Les équipes financières doivent s'attendre à ce que cette période hybride génère davantage de travail, et non moins. Les gains d'efficacité de la catégorie d'actions tokenisée seront compensés, au moins initialement, par le coût de fonctionnement de deux systèmes parallèles et le maintien de compétences dans les deux. La trajectoire à long terme, telle que décrite par le document, est vers une opération entièrement sur chaîne, mais le chemin nécessite une gestion prudente de la transition.
Que couvre la série de notes de pratique à l'avenir ?
L'Investment Association a indiqué que les futurs documents de cette série approfondiront des aspects techniques spécifiques du modèle de fonds tokenisé que l'industrie doit résoudre. Ce premier document se concentre sur les fondamentaux : définitions, cas de valeur et modèle opérationnel de haut niveau.
La tokenisation modifie-t-elle le calcul de la VNI d'un fonds ?
Non. La méthode d'évaluation reste la même. La VNI est toujours déterminée par les actifs sous-jacents du fonds. Le seul changement est l'unité de mesure : la VNI par jeton remplace la VNI par action. Le nombre de jetons, comme le nombre d'actions, change lors des souscriptions et des rachats.
Comment la conformité intégrée interagit-elle avec les obligations AML existantes ?
La conformité intégrée dans un jeton peut automatiser l'application des barrières AML et KYC au niveau du protocole, empêchant les transferts non conformes d'aboutir. Cependant, elle ne remplace pas les obligations légales des entreprises réglementées. Le gestionnaire de fonds, le courtier ou le CASP reste responsable de s'assurer que son programme de conformité répond aux exigences réglementaires. Les contrôles au niveau du jeton peuvent soutenir ce programme mais ne s'y substituent pas.
Qu'advient-il de la fonction de rapprochement dans un fonds entièrement tokenisé ?
Le registre central des actionnaires disparaît, et avec lui le besoin de rapprocher les livres avec celui-ci.

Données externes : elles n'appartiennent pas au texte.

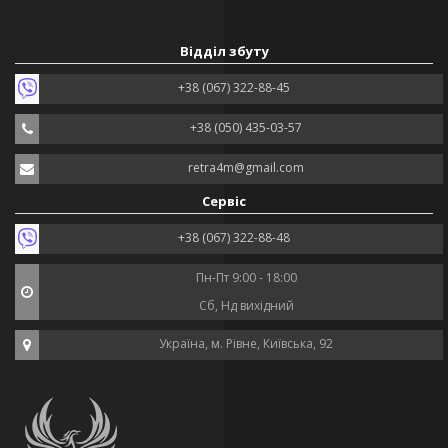
Відділ збуту
+38 (067) 322-88-45
+38 (050) 435-03-57
retra4m@gmail.com
Сервіс
+38 (067) 322-88-48
Пн-Пт 9:00 - 18:00
Сб, Нд вихідний
Україна, м. Рівне, Київська, 92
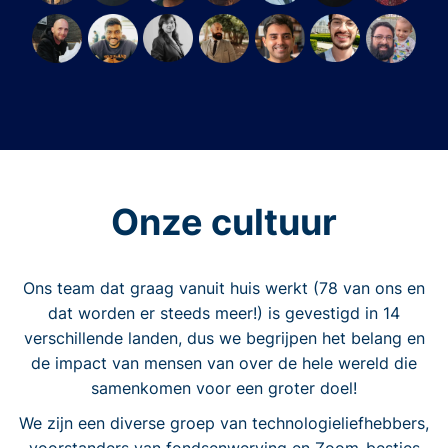
Onze cultuur
Ons team dat graag vanuit huis werkt (78 van ons en
dat worden er steeds meer!) is gevestigd in 14
verschillende landen, dus we begrijpen het belang en
de impact van mensen van over de hele wereld die
samenkomen voor een groter doel!
We zijn een diverse groep van technologieliefhebbers,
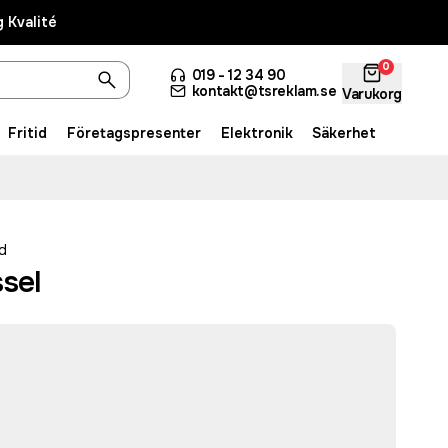
 Kvalité
0
019 - 12 34 90
kontakt@tsreklam.se
Varukorg
Fritid
Företagspresenter
Elektronik
Säkerhet
d
sel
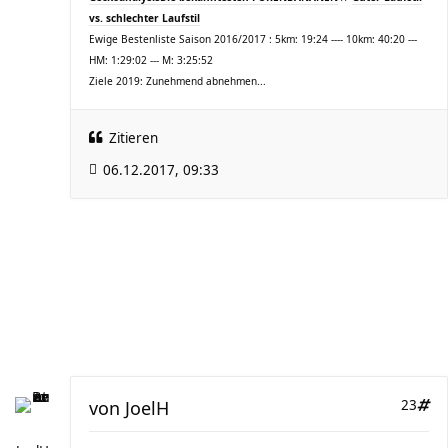
vs. schlechter Laufstil
Ewige Bestenliste Saison 2016/2017 : 5km: 19:24 ---- 10km: 40:20 ---
HM: 1:29:02 --- M: 3:25:52
Ziele 2019: Zunehmend abnehmen...
Zitieren
06.12.2017, 09:33
von
JoelH
23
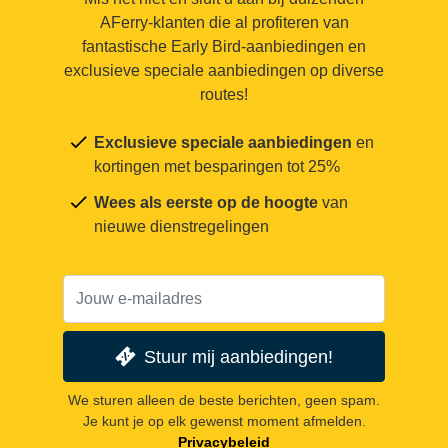
AFerry-klanten die al profiteren van
fantastische Early Bird-aanbiedingen en
exclusieve speciale aanbiedingen op diverse
routes!
Exclusieve speciale aanbiedingen
en
kortingen met besparingen tot 25%
Wees als eerste op de hoogte
van
nieuwe dienstregelingen
Stuur mij aanbiedingen!
We sturen alleen de beste berichten, geen spam.
Je kunt je op elk gewenst moment afmelden.
Privacybeleid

Tous les participants accèdent au même registre DLT via leurs propres nœuds. Cela devrait éliminer de nombreux écarts de rapprochement, mais cela exige également que les équipes financières et les auditeurs reconçoivent les contrôles et procédures qui dépendent actuellement du rapprochement à trois voies comme contrôle central.
Comment les auditeurs devraient-ils aborder la collecte de preuves dans un fonds tokenisé ?
La nature immuable et transparente du registre DLT signifie que l'historique des transactions est, en principe, continuellement disponible et infalsifiable. Les auditeurs devront évaluer comment obtenir et authentifier les données du registre, que ce soit via un accès direct au nœud ou via un processus de confirmation par un tiers, et comment évaluer l'intégrité du code de contrat intelligent régissant l'émission et le transfert de jetons. Les organismes de normalisation professionnelle n'ont pas encore publié de directives spécifiques à ce sujet, et les entreprises doivent suivre les évolutions des normalisateurs en conséquence.